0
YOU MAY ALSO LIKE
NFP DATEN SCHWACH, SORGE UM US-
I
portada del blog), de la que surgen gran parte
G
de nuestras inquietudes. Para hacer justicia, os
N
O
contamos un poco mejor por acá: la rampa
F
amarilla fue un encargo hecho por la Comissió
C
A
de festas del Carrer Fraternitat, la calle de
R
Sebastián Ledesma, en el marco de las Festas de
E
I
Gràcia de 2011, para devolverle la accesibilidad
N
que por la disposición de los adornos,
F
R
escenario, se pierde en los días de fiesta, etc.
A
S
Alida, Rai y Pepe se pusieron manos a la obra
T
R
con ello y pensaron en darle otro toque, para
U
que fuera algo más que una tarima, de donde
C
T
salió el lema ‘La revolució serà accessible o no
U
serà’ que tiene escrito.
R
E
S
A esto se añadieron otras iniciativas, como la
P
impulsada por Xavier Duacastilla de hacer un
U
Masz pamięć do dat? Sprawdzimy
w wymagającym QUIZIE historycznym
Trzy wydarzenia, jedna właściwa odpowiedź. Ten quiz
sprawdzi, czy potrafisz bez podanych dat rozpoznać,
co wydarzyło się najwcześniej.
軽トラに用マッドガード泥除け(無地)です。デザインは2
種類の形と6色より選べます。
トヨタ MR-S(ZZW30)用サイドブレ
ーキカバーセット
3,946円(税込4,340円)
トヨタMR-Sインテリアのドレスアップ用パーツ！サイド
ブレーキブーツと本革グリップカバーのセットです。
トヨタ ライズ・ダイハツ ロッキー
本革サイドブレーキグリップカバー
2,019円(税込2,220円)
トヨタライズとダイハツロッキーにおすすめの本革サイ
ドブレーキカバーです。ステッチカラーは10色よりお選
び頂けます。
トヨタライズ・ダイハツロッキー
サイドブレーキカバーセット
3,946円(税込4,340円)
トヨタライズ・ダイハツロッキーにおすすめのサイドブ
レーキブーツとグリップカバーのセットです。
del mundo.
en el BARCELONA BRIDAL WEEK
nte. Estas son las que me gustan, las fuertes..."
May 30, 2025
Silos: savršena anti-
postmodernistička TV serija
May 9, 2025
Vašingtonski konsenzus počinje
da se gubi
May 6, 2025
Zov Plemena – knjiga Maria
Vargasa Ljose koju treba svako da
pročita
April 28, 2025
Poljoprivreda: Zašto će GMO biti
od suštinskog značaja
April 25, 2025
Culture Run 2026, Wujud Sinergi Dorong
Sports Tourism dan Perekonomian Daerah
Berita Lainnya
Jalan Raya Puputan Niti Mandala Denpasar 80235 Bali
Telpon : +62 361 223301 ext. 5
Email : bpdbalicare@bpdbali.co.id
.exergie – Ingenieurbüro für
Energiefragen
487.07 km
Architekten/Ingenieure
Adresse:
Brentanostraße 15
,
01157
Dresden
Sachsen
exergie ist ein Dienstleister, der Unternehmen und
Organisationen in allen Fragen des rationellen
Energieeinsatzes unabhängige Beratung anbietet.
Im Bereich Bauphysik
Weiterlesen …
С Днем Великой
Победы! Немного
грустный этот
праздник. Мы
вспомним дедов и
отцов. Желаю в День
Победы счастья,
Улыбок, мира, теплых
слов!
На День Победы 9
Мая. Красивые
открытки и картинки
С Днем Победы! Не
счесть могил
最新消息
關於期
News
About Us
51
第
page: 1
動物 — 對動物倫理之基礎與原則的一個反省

## TASK GOAL
Set down, exactly as they stand above, the lines starting with the line with "May 6, 2025" and going on through the line with "Berita Lainnya", and no others.

## TASK ANSWER
May 6, 2025
Zov Plemena – knjiga Maria
Vargasa Ljose koju treba svako da
pročita
April 28, 2025
Poljoprivreda: Zašto će GMO biti
od suštinskog značaja
April 25, 2025
Culture Run 2026, Wujud Sinergi Dorong
Sports Tourism dan Perekonomian Daerah
Berita Lainnya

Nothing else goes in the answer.